**Set task A**
Transcribe the part of the passage on the bridge deck that starts with the words "Having overseen this" and ends with the words "next 10 days.".

**Excerpted text**
Monash eventually reached Stawell Street on 25th for the casting of the deck. The Ballarat Star reported the event with an article commencing "The biggest day".


Having overseen this task, JM attempted to supervise the remaining steps by mail. On 26th he wrote explaining the routine for curing and stripping the deck. It should be possible within two days to remove the formwork supporting the cantilevered footpaths, but Tisdall should judge the maturity of the mortar, and whether it could stand the weight of the handrailing and kerbs. It would not be fair to put much weight on it for a week. However, it seemed that not all was well. "You do not say where the two "drummy" patches are, nor what area they cover. I assume those cracks have got no worse." Probably, JM have to go again to Koondrook on 1st or 2nd March, so Tisdall should anticipate all questions that might arise in the next 10 days.

On 1 March, Monash recommended removing the formwork. "By now the concrete should be very hard and ring under the blows of a light hammer. It should be difficult to dislodge particles of gravel with the point of a knife." The sample in Melbourne was setting excellently. If the rest was as good, all the formwork could be stripped, except the boards under the girders. A few days later, JM wrote: "The showing of wires underneath is a pity. Where the exposure is slight, a thick wash of liquid cement upon the metal would be better than plastering which is apt to fall off. But where there is any recess or cavity, plastering is best."

Items from a dataset:
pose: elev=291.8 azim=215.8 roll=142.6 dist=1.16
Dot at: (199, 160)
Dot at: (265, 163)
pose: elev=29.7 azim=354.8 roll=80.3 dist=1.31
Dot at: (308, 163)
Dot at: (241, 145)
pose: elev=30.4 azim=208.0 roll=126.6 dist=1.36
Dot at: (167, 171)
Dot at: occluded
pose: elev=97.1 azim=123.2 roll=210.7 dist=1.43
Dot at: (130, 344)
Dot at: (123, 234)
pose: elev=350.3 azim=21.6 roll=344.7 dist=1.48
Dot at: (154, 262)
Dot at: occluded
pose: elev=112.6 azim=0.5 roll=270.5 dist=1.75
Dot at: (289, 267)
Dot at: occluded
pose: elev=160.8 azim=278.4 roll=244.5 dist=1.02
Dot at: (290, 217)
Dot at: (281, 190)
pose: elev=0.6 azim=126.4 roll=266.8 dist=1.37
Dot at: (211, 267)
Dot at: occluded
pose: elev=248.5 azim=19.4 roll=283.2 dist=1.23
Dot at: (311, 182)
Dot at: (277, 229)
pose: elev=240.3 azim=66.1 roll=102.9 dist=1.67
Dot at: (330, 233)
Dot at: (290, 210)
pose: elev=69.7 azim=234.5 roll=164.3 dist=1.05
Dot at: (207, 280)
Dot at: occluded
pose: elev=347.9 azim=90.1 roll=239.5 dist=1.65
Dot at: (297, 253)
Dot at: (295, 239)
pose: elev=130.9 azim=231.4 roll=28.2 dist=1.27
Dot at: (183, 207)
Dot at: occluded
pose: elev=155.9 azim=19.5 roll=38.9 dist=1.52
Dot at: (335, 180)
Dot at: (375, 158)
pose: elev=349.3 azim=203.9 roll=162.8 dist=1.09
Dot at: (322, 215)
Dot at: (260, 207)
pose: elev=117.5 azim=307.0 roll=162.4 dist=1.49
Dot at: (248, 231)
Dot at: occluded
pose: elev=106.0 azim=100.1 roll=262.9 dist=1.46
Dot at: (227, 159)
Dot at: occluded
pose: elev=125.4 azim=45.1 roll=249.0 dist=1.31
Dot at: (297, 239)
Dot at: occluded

**Set task B**
Please repeat word for word the lines of the entries from the line containing "pose: elev=347.9 azim=90.1" through the line containing "Dot at: (375, 158)", including both of those lines.

**Correct output A**
Having overseen this task, JM attempted to supervise the remaining steps by mail. On 26th he wrote explaining the routine for curing and stripping the deck. It should be possible within two days to remove the formwork supporting the cantilevered footpaths, but Tisdall should judge the maturity of the mortar, and whether it could stand the weight of the handrailing and kerbs. It would not be fair to put much weight on it for a week. However, it seemed that not all was well. "You do not say where the two "drummy" patches are, nor what area they cover. I assume those cracks have got no worse." Probably, JM have to go again to Koondrook on 1st or 2nd March, so Tisdall should anticipate all questions that might arise in the next 10 days.

**Correct output B**
pose: elev=347.9 azim=90.1 roll=239.5 dist=1.65
Dot at: (297, 253)
Dot at: (295, 239)
pose: elev=130.9 azim=231.4 roll=28.2 dist=1.27
Dot at: (183, 207)
Dot at: occluded
pose: elev=155.9 azim=19.5 roll=38.9 dist=1.52
Dot at: (335, 180)
Dot at: (375, 158)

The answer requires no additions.